Encryptions and decryptions are performed in memory, so ScramFS never writes any plaintext to disk (otherwise this would leave plaintext data vulnerable to forensic disk analysis). In contrast, Microsoft’s EFS writes each file firstly in plaintext, then encrypts it, before deleting the plaintext file. Aside from being inefficient, this leaves the plaintext file retrievable by reading the appropriate sectors from disk and is a major security hole.
Post-quantum security even with insecure TLS transport
Because all data is already encrypted using quantum resistant methods before leaving the client device, any data sent to the cloud via a HTTPS connection is also post-quantum safe.
Data is decrypted in real-time. This means that data can be decrypted on an "as needed" basis, and processing can commence immediately without needing to decrypt the entire data set.

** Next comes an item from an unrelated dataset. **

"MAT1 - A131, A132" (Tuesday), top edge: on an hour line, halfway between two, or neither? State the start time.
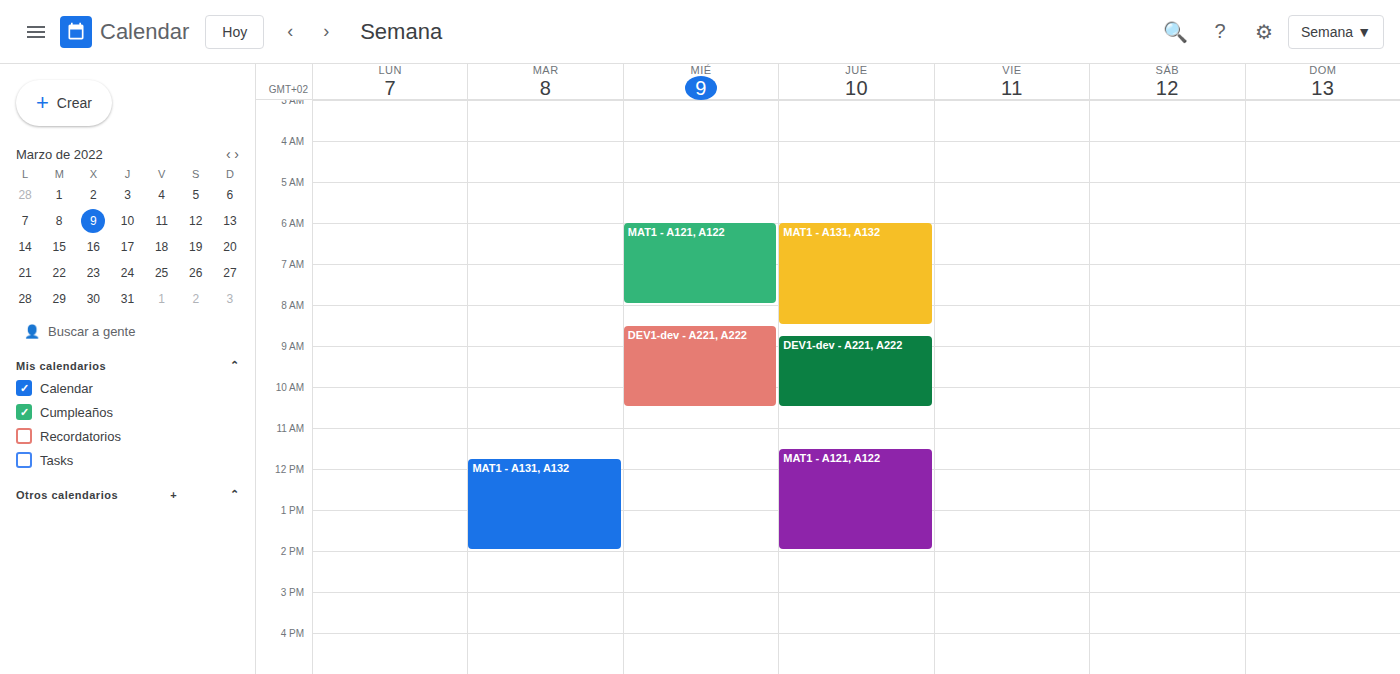
11:45 -- neither: three quarters of the way from the 11:00 line to the 12:00 line.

For instance, running a "grep" on a set of encrypted log files is efficient: it can start immediately without preprocessing, and requires no temporary storage space.
Designed and peer-reviewed at world-leading research institutions
The age-old question with cryptography products remains: how do I know this is trustworthy? There is no shortage of products which claim to provide security, but whose claims are either vague or unverifiable. Many security experts refer to such products as snake oil.
That’s why we have engaged experienced, leading cryptographers from world leading research institutions, to design and peer review ScramFS.
We have publicly released a comprehensive security analysis of ScramFS and peer-reviews of ScramFS and invite further comment and review.